March 20, 2009, - 1:14 pm
Study Unintentionally Shows Lesbians MIght Not Be Ideal Adoptive Parents; USA Today Redacts Negative Part of Story on Gays–Why?
By Debbie Schlussel
Why did USA Today censor part of an article on gays that was negative toward them? I think we know why. More on that later, below.
The censorship relates to an article on one of the myths we constantly hear from gay activists as a reason they should be adoptive parents: relatively high income. We’re told that gays are mostly professionals with two incomes, no kids, and lots of money to spend.
But a gay-friendly study commissioned to show that gays are societal victims of poverty and affected by California’s ban on gay marriage, actually shows that they’re also not actually necessarily financially sound parents (in addition to exposing kids to the gay lifestyle–which is really the main issue). At least, that’s the case for lesbians. Rosie O’Donnell is not the norm (in addition to her being, well, not normal).
Lesbian couples are more likely to be poor than married heterosexuals, and children of same-sex parents are twice as likely to live in poverty as those of traditional married couples, a new report shows.
UCLA’s Williams Institute, which studies gay issues, says its report out today is the first to analyze poverty among gay and lesbian couples.
The report is an analysis of the most recent data on same-sex unmarried partners from the 2000 Census and two smaller surveys that include questions on sexual orientation.
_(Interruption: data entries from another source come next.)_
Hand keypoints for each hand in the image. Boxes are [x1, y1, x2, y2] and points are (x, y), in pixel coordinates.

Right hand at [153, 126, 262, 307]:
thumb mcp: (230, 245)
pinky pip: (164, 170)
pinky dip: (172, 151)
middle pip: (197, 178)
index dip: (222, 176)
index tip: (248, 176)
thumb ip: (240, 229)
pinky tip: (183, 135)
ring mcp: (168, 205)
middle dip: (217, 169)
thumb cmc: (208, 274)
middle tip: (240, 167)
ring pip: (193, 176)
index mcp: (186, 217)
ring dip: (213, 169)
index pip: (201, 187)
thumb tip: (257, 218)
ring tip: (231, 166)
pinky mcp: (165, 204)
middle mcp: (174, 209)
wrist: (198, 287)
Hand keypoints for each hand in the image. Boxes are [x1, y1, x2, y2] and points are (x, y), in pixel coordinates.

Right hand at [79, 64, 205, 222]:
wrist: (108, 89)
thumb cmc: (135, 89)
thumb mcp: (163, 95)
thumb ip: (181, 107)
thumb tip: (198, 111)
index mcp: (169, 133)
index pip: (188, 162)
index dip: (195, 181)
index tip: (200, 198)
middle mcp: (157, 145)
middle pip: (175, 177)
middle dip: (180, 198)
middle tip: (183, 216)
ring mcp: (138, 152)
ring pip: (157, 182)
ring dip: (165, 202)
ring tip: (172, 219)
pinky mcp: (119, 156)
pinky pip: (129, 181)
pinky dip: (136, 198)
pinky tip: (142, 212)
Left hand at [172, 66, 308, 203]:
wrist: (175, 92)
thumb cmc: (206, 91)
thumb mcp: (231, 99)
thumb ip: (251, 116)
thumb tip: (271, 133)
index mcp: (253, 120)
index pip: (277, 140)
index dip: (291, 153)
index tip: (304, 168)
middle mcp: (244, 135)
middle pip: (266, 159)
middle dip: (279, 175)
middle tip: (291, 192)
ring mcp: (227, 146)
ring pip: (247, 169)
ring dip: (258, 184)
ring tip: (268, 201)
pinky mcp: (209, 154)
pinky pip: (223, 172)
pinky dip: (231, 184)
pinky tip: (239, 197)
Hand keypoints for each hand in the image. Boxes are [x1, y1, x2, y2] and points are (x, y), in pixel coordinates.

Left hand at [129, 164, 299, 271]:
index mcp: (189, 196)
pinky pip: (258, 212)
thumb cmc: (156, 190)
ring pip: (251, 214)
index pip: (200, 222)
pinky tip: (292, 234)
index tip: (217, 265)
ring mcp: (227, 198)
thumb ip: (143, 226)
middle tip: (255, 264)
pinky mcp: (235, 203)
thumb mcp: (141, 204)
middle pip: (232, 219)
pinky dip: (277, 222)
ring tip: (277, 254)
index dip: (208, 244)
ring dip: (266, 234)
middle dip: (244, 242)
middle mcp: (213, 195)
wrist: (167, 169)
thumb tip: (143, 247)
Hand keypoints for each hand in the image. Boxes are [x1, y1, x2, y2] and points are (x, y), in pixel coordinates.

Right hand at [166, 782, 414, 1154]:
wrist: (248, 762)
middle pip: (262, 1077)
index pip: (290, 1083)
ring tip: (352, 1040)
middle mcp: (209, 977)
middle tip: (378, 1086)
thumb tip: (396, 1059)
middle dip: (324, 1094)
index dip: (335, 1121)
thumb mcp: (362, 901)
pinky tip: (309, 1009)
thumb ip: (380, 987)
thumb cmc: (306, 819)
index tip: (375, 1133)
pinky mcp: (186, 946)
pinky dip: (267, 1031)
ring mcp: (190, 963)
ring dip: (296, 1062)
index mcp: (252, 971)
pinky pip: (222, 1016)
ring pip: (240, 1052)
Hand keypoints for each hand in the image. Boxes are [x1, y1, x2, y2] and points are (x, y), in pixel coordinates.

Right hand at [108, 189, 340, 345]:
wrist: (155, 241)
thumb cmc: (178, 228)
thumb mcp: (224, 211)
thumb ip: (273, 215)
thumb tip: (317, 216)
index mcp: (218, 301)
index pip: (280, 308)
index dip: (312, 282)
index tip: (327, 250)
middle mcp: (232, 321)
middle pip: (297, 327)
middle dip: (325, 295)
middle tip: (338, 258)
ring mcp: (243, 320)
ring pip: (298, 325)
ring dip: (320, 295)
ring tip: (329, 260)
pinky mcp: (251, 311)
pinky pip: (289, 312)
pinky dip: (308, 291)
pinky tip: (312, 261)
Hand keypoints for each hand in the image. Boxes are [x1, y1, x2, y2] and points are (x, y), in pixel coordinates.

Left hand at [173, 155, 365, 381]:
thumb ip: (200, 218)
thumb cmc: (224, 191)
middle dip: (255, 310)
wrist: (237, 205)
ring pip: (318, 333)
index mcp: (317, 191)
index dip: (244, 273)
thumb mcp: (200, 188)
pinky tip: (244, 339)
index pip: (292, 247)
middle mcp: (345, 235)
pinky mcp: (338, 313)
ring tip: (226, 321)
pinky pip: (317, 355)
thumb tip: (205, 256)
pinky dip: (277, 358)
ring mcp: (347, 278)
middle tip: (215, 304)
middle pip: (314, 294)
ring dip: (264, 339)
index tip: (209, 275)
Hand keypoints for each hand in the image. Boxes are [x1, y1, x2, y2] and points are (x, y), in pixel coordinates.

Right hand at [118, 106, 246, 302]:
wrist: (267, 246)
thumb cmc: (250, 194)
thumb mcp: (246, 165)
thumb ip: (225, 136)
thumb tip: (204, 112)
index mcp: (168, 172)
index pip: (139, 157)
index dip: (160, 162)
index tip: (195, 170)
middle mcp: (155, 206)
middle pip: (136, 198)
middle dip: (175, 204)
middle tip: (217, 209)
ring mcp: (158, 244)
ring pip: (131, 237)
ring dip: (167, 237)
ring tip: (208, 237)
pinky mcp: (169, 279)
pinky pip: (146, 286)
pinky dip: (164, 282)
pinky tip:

Together, it argues, they debunk “a popular stereotype (that) paints lesbians and gay men as an affluent elite.”
Unlike the upper-middle-class gay characters on TV’s The L Word and Will and Grace, “There are clearly many poor lesbian, gay and bisexual people,” says co-author Lee Badgett, an economist at the University of Massachusetts Amherst.
The data she used include the 2002 federal National Survey of Family Growth and the 2003 and 2005 California Health Interview surveys.
The data were adjusted to account for differences in race, education and geography but do not reflect the impact of the current recession, Badgett says.
Even though single mothers are most likely to be poor, Badgett says, the study did not focus on single lesbians and gay men because most population surveys don’t ask about sexual orientation unless respondents volunteer that they are living with a same-sex partner.
The above portion is obviously from the on-line version of an article linked above, which appeared in today’s print version of USA Today, but this sentence–which appeared in the print edition–was deleted from the online version:
However, because most states do not recongize same-sex marriage, gay couples receive welfare and food stamps at higher rates than married heterosexuals whose incomes are combined to determine benefits, the study says.
The study does indeed say that. So why did USA Today censor this out of the online story?
It’s a rhetorical question. There is nothing noted in the “corrections” section of the paper, and it’s quite clear USA Today wants to censor the information about gays unethically doubling up on public assistance and entitlement programs.
USA Today clearly “plays for the other team” in its “reporting.”
***
Among other things, the Williams Institute study also found that:
* Lesbian couples have a poverty rate of 6.9%, heterosexual maried couples–5.4%, Black lesbian couples 21.1% (except the Williams sisters);
* One in five children living with same-sex parents lives below the poverty line. In traditional maried famlies: less than one in 10.
Looks like the situation might be even worse for gays than indicated by the study.
Duh….’does not reflect the impact of the current recession’; uh, when did the ‘recession’ start for purposes of expunging data from the results? To what extent was the ‘impact’ adjusted?
Putting two and two together, even before USA Today’s massaging of the data, the study, itself, might have made the data less unfavorable than it otherwise would have been.